Warren and Trumbull Railroad

Overview
- Headquarters: Youngstown, Ohio
- Reporting mark: WTRM
- Locale: Ohio
- Dates of operation: 1994–

Technical
- Track gauge: 4 ft 8+1⁄2 in (1,435 mm) standard gauge

= Warren and Trumbull Railroad =

Railway line in Ohio

The Warren and Trumbull Railroad is a part of the Ohio Central Railroad System, which was bought by Genesee & Wyoming Inc. in 2008, operating three lines in and near Warren. It began operations in 1994 on a line formerly operated by CSX Transportation, and expanded in 1996 on two ex-Conrail lines.

All WTRM-operated lines are owned by the nonprofit Economic Development Rail II Corporation (EDR-II). The WTRM however owns several lines that are leased to the affiliated Youngstown Belt Railroad.

As of 2023, Genesee & Wyoming owns 4 miles of the Warren and Trumbull Railroad, and can hold up to 286,000 pounds of supplies.
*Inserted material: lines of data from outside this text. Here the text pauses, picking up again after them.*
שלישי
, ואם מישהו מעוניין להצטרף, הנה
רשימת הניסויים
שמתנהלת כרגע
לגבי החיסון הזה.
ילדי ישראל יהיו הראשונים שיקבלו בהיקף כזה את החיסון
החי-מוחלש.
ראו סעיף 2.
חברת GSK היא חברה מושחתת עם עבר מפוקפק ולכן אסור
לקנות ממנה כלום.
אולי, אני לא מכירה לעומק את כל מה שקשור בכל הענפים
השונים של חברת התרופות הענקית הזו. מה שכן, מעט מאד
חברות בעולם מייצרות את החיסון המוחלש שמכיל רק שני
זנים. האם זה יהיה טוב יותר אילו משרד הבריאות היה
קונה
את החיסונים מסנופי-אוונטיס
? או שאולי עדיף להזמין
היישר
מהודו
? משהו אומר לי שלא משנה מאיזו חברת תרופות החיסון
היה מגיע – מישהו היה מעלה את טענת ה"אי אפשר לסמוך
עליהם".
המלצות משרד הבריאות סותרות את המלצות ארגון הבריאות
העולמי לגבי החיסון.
It also interchanges with Norfolk Southern and the Youngstown Belt Railroad in Warren, Ohio.

==History==
The first line of the WTRM extended from a CSX connection at Deforest Junction, near Deforest Road, through Warren to the Warren Steel plant. The Interstate Commerce Commission approved abandonment by CSX in 1993, after which the Mahoning Valley Economic Development Corporation formed EDR-II to buy the ex-Baltimore and Ohio Railroad line, which had been built by the Painesville and Youngstown Railroad in the 1870s; the WTRM began operations in March 1994. EDR-II subsequently acquired two lines from Conrail in 1996, with operation by the WTRM under trackage rights. One line, extending north from a Conrail (now Youngstown Belt Railroad, with Norfolk Southern Railway trackage rights) connection in Warren, was opened in 1873 by the Ashtabula, Youngstown and Pittsburgh Railroad, a Pennsylvania Railroad predecessor, and the other, extending west from the same junction, and crossing the original line in Warren, was opened by the Atlantic and Great Western Railroad, an Erie Railroad predecessor, as part of a main line to Dayton in 1863. The original line (ex-B&O) south of the crossing with the new east–west line (ex-Erie) was abandoned the next year, since all traffic was overhead, and had moved to the new lines.

The WTRM bought outright a number of lines in 1996, and later that year leased a connecting ex-B&O line near Youngstown from CSX. Effective January 1, 1997, the Youngstown Belt Railroad began operating this trackage under lease.